Community members can also feel more connected to current service members and veterans through charitable activities like Fischer House and K9s for Veterans supply drives, Toys for Tots and Girl Scout cookie collections and blood drives.

Sometimes, Lorenzo and other museum supporters help celebrate a milestone in a local veteran’s life — connecting civilians to their neighbours who have served.

A drive-by 100th birthday party for a paratrooper who served in Normandy during World War II stands out to Lorenzo. “His kids could not stop telling us how we made his day,” Lorenzo says, adding that the veteran was “on cloud nine.”

Lorenzo emphasized the importance of building relationships with each person he meets, whatever their background — something he learned while deployed in Afghanistan.

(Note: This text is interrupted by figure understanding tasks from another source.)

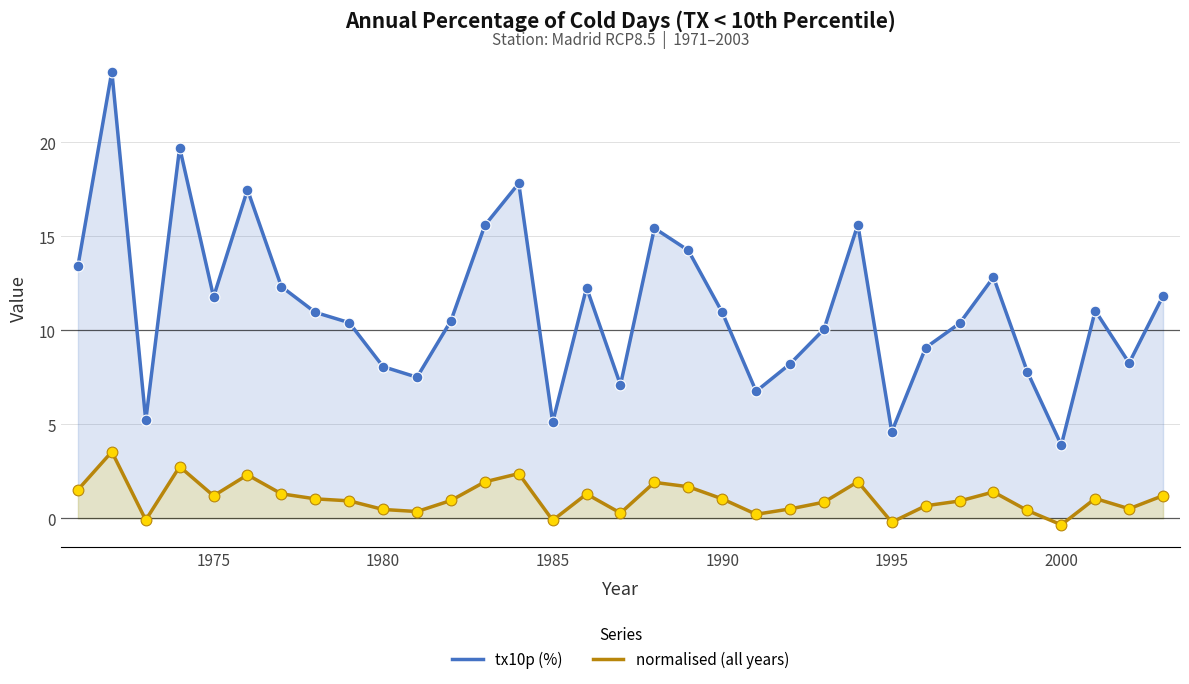

Which series has the largest total across all categories?

tx10p (%)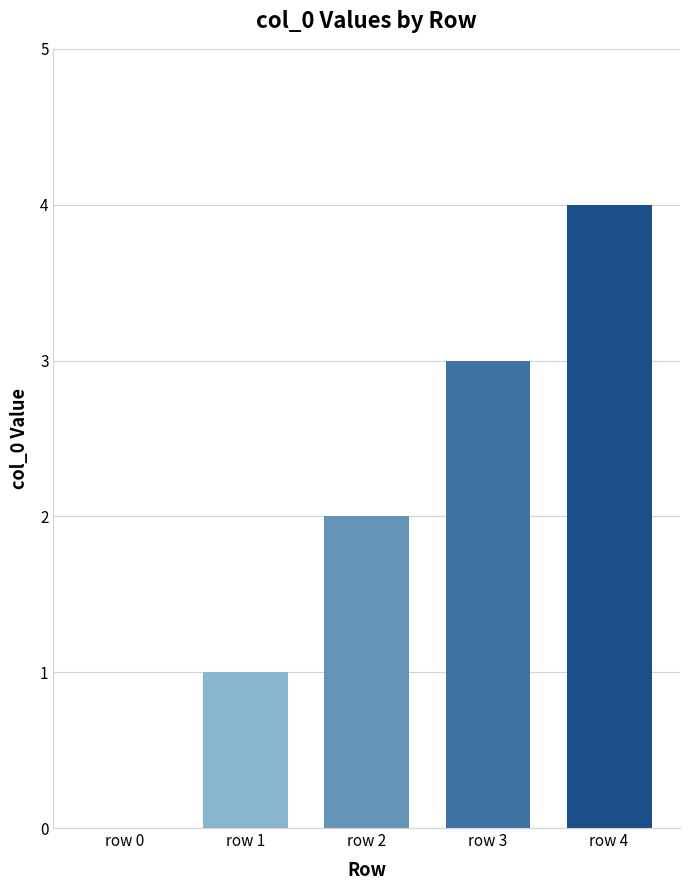

What is the maximum value shown in the chart?

4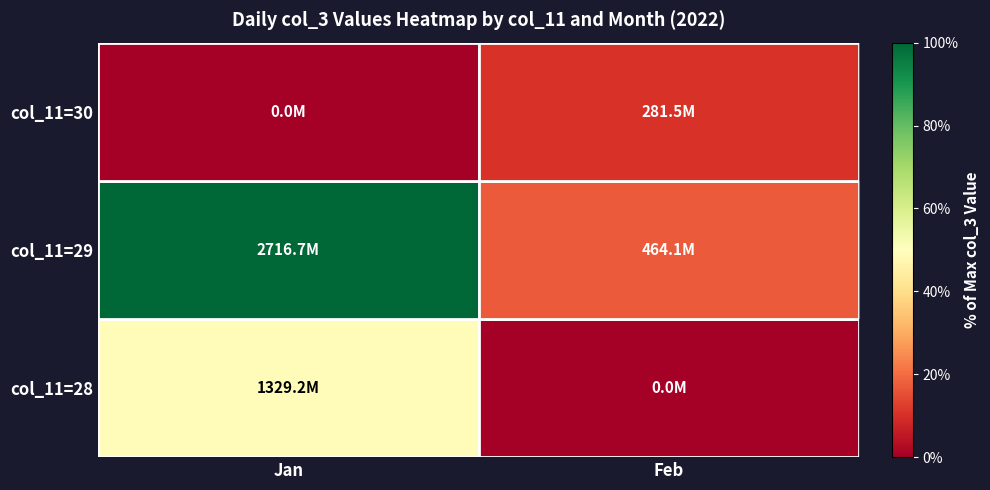

Reading left to right, transcribe all the data shown in this chart.

col_11=28: Jan=0.5	Feb=0.0
col_11=29: Jan=1.0	Feb=0.2
col_11=30: Jan=0.0	Feb=0.1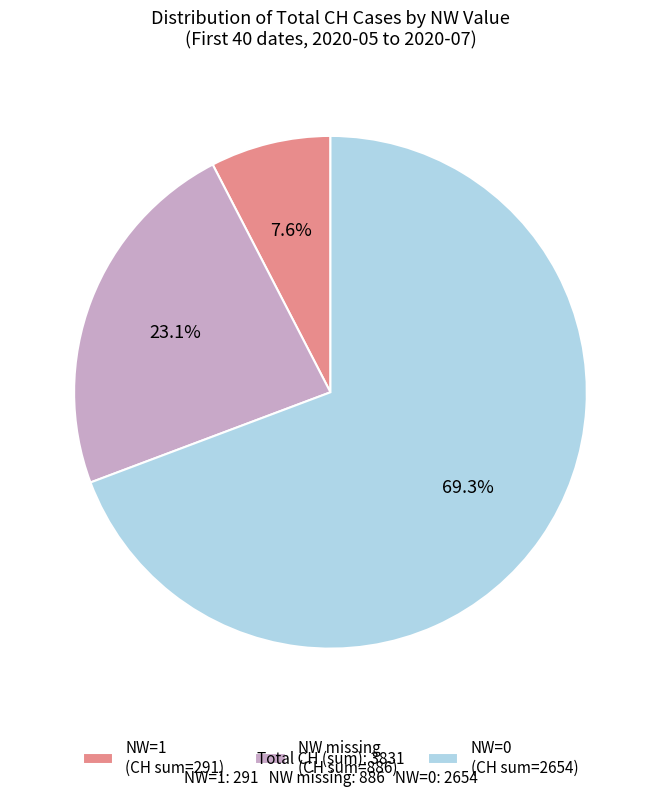

To the nearest percent, what is the average slice percentage?

33%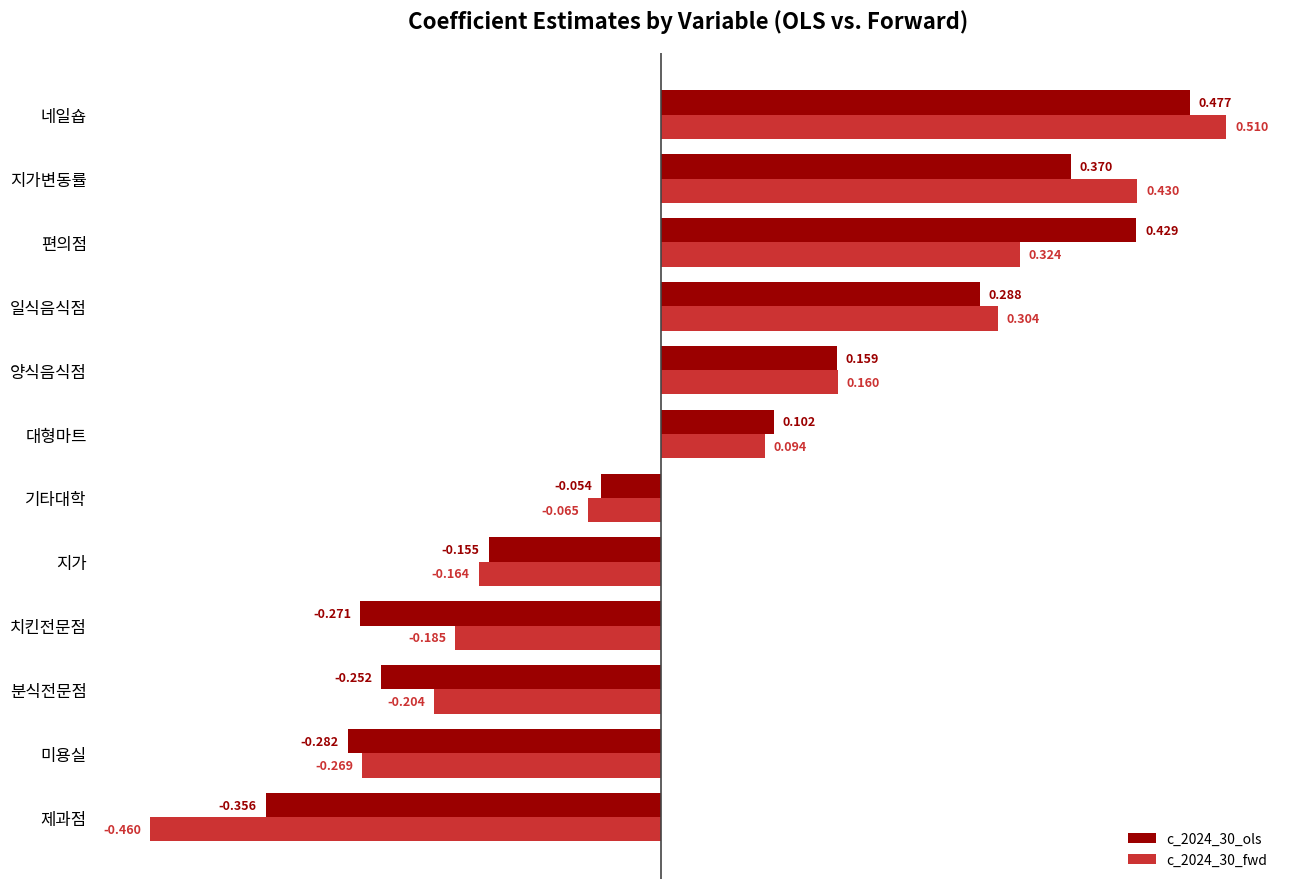

What are all the series names shown in the legend?

c_2024_30_ols, c_2024_30_fwd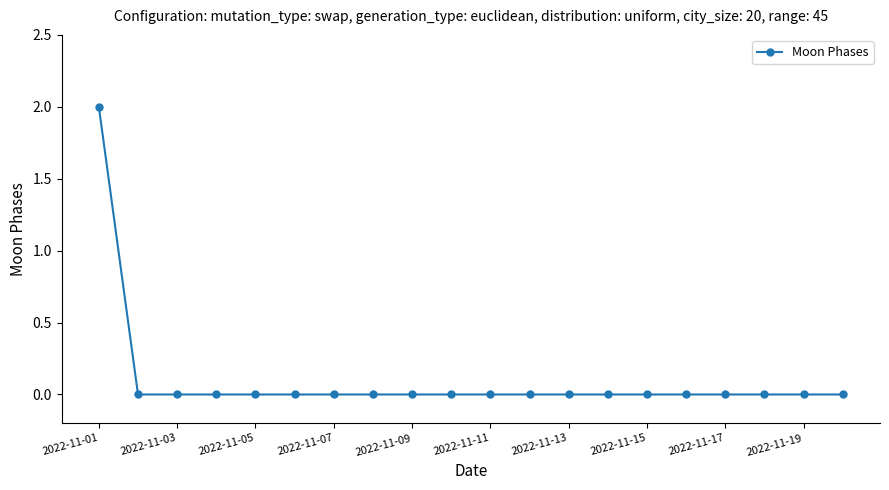

Reading left to right, extract all data points from this chart.

2	0	0	0	0	0	0	0	0	0	0	0	0	0	0	0	0	0	0	0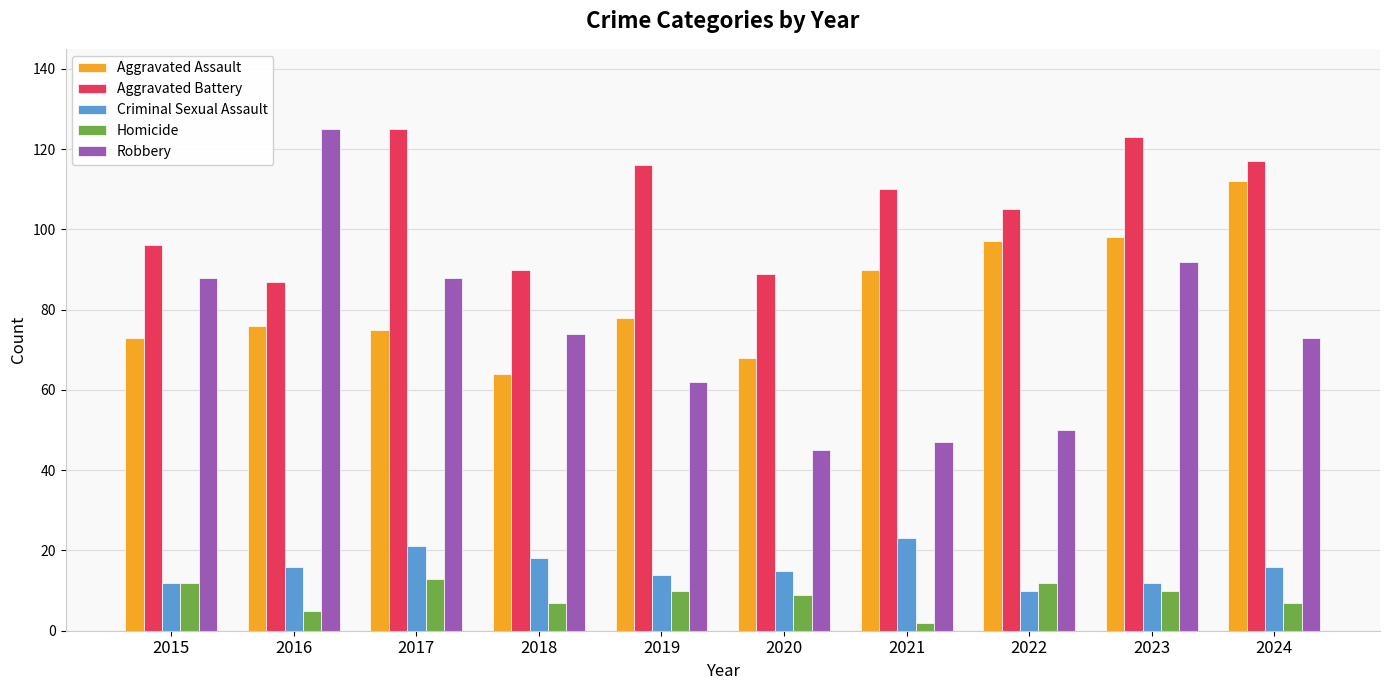

Rank the series at 2021 from highest to lowest value.

Aggravated Battery, Aggravated Assault, Robbery, Criminal Sexual Assault, Homicide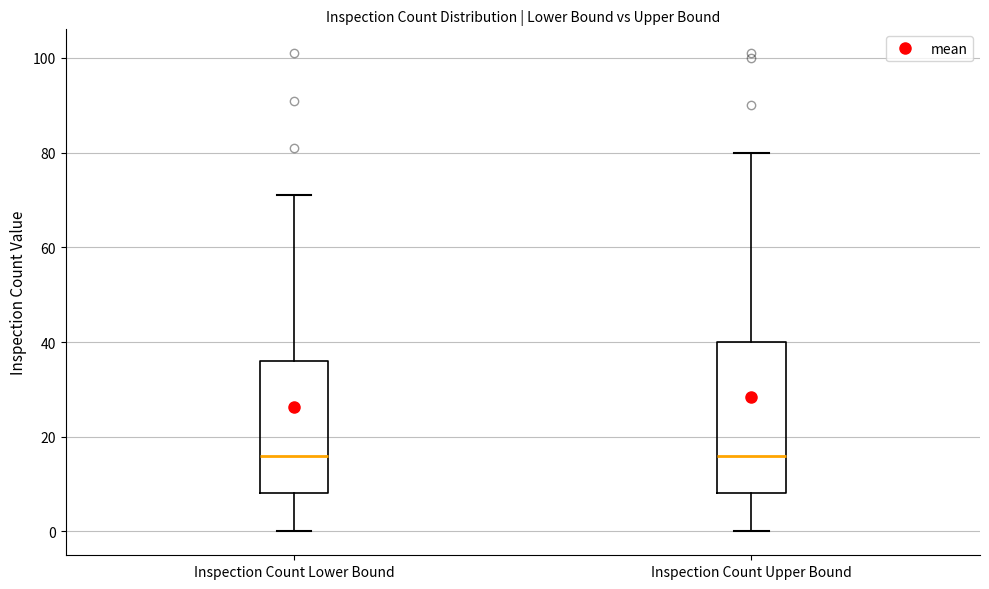

Reading left to right, read every box against the y-axis: the position of its median line, the range the box covers, and the ends of its whiskers. The values are not printed on the chart, so give them approximately, as read against the axis.

Inspection Count Lower Bound: median 16, box 8 to 36, whiskers 0 to 72
Inspection Count Upper Bound: median 16, box 8 to 40, whiskers 0 to 80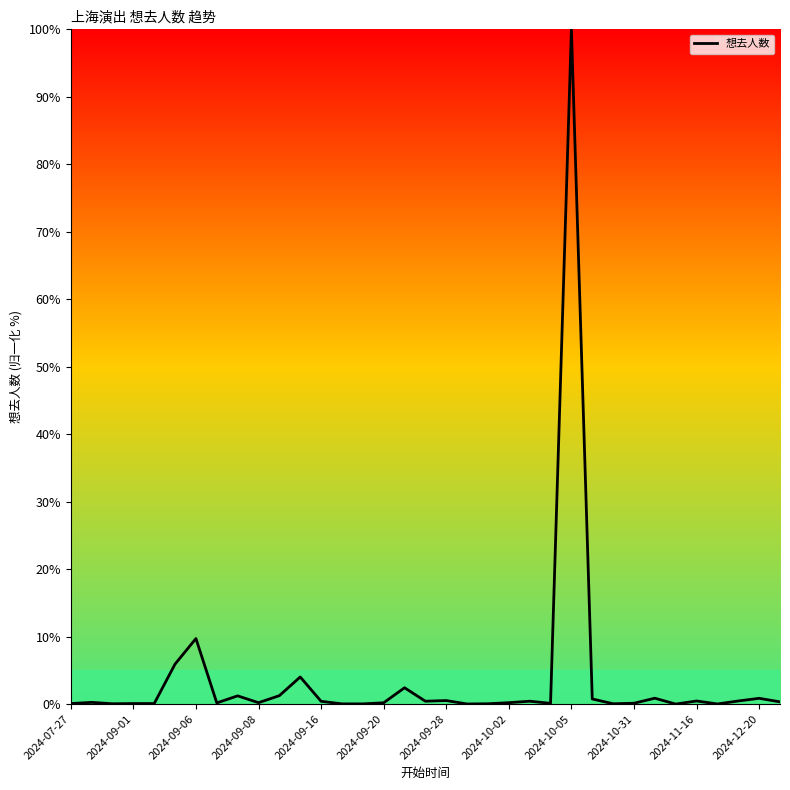

What is the difference between the maximum and minimum values?

100.0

While his unit helped rebuild Afghanistan’s infrastructure to improve living standards, Lorenzo says many Afghans he met were eager to learn English. He discussed the importance of interpreters, who were the link between the American military and Afghan communities.

As some Afghans learned English to talk with Lorenzo, he learned some Dari and Pashto — Afghanistan’s official languages.

“It was more important to me to be able to greet somebody in their native language having been that I came from 7,500 miles away,” Lorenzo says.